Voting, Ensembles and bringing AI to life

While people recently argue if Google’s model is sentient we must admit that another important property of the living creatures emerged in recent AI models - they started to have experience. They see new data, new tests, and improve over time. They teach each other like K2 model learns from Hubert. Vosk learns from NVIDIA Nemo. And this experience is not really explainable. You can not really understand what is going on inside the latest Nemo conformer model but you still can learn from the predictions it is making.

There are important consequences of treating AI models as live creatures with experience, for example, it changes my view on using system combinations.

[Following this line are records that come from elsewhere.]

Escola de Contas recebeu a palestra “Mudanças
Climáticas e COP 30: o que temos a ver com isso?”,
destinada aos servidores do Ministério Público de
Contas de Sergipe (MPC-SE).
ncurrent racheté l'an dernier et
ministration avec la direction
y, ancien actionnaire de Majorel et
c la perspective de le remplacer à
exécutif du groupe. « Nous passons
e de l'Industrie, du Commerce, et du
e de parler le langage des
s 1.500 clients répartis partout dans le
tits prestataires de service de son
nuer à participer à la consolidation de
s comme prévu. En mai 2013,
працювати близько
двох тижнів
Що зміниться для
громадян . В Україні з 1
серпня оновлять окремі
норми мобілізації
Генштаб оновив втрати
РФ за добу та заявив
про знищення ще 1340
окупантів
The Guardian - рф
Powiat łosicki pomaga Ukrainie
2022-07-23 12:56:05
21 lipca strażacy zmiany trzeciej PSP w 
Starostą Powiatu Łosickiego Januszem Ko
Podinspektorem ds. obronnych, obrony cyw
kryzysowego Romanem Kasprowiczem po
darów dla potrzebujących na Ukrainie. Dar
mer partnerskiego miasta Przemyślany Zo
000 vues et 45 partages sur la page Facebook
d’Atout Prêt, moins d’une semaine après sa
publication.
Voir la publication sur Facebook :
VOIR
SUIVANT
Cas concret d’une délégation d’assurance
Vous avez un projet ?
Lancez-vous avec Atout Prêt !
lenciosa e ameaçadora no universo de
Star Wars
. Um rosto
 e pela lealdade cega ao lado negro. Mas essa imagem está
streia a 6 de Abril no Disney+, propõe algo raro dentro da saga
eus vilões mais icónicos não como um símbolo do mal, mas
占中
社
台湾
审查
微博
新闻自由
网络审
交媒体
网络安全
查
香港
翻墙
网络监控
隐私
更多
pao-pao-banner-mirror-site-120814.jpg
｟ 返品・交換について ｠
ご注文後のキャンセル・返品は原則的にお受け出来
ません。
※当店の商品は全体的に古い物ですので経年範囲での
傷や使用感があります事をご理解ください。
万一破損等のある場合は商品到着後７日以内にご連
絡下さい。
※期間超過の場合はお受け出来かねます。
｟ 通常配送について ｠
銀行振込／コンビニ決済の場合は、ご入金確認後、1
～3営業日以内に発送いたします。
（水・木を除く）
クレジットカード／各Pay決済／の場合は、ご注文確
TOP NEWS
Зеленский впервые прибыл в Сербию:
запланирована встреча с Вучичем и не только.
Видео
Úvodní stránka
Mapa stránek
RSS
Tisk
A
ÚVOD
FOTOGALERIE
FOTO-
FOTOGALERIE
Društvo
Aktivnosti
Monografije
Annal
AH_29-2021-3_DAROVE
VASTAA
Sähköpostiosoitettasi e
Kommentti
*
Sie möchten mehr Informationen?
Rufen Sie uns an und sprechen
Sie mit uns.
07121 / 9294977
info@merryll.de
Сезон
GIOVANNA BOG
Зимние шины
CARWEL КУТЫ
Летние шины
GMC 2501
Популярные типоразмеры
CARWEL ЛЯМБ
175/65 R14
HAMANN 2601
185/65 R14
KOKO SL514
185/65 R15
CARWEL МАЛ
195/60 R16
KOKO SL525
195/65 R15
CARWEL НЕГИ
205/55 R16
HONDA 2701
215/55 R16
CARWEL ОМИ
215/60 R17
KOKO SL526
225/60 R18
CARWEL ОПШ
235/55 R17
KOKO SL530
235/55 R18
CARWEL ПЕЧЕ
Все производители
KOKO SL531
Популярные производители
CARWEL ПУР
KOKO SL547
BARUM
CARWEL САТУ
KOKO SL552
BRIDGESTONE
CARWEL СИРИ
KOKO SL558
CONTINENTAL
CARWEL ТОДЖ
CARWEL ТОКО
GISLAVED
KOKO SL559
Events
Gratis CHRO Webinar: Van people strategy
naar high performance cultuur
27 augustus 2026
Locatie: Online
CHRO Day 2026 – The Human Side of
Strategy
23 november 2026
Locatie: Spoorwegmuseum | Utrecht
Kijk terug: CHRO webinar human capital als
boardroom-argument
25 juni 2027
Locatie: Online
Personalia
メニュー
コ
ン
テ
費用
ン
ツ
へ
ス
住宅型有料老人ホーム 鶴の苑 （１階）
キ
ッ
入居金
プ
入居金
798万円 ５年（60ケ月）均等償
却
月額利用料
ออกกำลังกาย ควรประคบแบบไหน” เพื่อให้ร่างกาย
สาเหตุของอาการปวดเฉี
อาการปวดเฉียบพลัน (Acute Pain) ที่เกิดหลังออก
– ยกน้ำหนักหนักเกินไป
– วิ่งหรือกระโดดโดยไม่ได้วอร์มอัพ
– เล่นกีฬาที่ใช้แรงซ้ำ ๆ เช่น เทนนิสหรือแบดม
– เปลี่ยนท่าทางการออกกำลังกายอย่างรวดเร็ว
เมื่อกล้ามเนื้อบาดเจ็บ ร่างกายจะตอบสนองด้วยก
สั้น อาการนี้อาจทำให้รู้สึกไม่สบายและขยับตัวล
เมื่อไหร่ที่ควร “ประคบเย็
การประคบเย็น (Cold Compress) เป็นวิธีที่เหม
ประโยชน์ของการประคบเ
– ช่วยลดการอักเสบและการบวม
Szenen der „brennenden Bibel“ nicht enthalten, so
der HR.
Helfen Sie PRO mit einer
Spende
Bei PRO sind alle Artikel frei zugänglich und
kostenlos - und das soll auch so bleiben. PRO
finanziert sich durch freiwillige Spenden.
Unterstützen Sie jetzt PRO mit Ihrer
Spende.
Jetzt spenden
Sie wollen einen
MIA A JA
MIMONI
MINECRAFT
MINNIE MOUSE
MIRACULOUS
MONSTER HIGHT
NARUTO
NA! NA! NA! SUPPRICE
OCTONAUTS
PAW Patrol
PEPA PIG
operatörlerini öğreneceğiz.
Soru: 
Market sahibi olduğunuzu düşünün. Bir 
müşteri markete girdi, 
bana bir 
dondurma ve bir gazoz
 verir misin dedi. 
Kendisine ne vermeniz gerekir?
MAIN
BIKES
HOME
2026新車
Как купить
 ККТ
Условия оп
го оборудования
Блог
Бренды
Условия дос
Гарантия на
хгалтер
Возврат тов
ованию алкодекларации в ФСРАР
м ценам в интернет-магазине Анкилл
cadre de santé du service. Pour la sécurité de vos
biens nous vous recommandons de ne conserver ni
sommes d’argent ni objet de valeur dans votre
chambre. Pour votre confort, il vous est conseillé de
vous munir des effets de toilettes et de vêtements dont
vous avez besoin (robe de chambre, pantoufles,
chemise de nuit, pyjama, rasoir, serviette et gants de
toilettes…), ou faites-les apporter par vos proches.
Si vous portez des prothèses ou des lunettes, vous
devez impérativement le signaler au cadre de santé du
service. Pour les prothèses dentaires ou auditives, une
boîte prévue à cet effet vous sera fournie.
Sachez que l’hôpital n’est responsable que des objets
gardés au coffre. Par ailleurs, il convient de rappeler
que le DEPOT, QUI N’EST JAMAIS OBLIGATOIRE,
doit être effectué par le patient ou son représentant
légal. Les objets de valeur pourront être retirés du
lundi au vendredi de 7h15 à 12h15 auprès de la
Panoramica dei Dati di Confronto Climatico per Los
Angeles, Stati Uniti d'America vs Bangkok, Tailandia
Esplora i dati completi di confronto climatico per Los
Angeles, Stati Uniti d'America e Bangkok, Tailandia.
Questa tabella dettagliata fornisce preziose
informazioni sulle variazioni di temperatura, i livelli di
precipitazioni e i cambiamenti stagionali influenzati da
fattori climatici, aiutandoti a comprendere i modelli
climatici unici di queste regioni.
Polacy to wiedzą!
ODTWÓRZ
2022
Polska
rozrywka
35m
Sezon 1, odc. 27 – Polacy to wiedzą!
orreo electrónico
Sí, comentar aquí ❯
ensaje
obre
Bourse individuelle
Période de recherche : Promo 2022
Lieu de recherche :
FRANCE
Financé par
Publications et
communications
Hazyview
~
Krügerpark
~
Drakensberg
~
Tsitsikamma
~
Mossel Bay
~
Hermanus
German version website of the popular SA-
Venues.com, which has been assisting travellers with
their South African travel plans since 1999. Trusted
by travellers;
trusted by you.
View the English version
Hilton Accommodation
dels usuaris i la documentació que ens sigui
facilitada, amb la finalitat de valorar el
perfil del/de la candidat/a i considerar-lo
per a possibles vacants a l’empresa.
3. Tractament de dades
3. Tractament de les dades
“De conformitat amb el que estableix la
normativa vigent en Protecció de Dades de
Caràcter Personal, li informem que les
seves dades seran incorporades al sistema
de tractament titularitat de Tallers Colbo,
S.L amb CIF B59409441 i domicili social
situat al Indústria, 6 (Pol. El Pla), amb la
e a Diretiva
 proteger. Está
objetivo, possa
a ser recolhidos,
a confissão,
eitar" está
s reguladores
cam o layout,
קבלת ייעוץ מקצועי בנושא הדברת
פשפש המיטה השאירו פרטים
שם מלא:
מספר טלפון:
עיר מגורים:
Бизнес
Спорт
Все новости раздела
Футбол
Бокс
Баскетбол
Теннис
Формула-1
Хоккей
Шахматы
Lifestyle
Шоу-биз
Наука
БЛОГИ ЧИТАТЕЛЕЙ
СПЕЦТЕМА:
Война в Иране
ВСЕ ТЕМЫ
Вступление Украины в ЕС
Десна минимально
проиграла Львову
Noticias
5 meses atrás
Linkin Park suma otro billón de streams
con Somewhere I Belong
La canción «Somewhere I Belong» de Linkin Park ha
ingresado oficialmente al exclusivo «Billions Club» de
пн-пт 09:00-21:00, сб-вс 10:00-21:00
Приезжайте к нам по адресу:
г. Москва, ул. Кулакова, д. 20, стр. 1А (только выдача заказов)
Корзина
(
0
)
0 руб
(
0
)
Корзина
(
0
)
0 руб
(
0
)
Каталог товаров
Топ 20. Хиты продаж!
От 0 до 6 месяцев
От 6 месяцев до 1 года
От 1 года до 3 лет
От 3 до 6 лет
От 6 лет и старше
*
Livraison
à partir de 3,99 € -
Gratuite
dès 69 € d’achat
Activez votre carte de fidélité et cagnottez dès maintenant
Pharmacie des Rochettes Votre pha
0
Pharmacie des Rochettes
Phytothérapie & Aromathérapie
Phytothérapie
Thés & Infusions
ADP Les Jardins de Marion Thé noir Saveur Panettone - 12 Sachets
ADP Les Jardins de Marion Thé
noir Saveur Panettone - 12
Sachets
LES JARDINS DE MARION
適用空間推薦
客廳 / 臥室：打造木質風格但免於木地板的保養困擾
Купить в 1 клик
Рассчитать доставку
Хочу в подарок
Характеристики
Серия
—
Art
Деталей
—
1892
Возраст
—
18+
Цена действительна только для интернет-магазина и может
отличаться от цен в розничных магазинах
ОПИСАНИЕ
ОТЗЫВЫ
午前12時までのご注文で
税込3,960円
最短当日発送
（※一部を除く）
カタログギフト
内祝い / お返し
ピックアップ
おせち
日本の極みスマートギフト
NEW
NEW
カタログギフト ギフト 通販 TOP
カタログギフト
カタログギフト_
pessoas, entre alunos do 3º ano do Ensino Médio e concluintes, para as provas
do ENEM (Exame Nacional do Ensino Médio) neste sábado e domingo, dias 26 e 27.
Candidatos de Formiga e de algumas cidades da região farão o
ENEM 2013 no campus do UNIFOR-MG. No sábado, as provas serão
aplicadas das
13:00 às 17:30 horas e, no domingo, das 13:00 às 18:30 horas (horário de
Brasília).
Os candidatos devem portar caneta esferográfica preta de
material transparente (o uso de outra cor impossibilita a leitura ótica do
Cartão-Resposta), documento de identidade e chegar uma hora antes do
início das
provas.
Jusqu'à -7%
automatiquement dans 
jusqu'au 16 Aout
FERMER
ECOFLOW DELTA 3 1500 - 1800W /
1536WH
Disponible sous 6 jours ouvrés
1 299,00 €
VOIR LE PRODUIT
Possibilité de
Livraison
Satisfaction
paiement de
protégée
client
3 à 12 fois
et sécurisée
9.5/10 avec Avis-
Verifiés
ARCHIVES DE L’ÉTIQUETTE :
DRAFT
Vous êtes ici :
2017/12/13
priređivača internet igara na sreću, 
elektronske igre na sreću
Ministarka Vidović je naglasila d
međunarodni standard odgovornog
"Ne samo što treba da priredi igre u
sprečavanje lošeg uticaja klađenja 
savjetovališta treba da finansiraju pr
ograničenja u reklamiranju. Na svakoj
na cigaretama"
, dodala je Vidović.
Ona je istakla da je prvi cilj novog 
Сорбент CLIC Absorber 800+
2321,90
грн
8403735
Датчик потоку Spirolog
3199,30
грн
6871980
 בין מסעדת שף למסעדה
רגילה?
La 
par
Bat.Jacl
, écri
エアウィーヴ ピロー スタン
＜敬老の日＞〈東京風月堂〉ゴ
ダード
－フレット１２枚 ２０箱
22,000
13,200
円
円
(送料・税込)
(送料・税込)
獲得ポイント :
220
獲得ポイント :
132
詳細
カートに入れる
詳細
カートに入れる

Long ago (in 2013) I was thinking that system combination is not a reasonable idea and it doesn’t bring anything practical. I was always blaming Kaggle competitions for ensembling models. I thought that single best model is possible. I used to think that it is not such a great idea to have 10 projects dedicated to speech recognition but recent developments proved me wrong (again).

The core math here is actually very simple. If you have a complex multidimensional space and you want to explore it, you can not make any reasonable loop over points of the space. It is either too complex or too slow. The only way is to drop some random points and hope that their estimate will show something. It is not guaranteed that you get the results but often you can get very reasonable estimate quickly. It is an idea of Monte-Carlo computation and also an idea of many other randomized algorithms which are abundant. Not always the best solution but a solution with many nice properties.

First, you get an estimate quickly. Second, you can actually get not just the first order estimate but also second order estimate (deviation or confidence) which is very important for applications. And in many cases like speech recognition it is the only way to get proper confidence (see Uncertainty Estimation in Autoregressive Structured Prediction). Yeah, that diversity and democracy enforced in Western universities, sometimes it makes sense. Of course sometimes it is not the best solution, a single model is right and majority wrong but in many cases it really makes sense to vote.

If we treat speech recognition models this way, few items emerge:

  • ROVER algorithm and many other algorithms for system combination get more and more importance.

  • Instead of HF style we don’t simply put models on one page but we need to build tools to learn from each model, perform cross-confirmation and distillation.

  • Continuous evaluation of tools and models is also becoming relevant. Here it is worth to mention SpeechIO leaderboard, or recent paper on evaluation of different cloud providers on Switchboard

  • There will be no single best toolkit anymore, some models will be good for one domain, others for another. Unless we build a meta-toolkit (remember Tuchin metasystems).

We consider this direction important for Vosk and industry in general.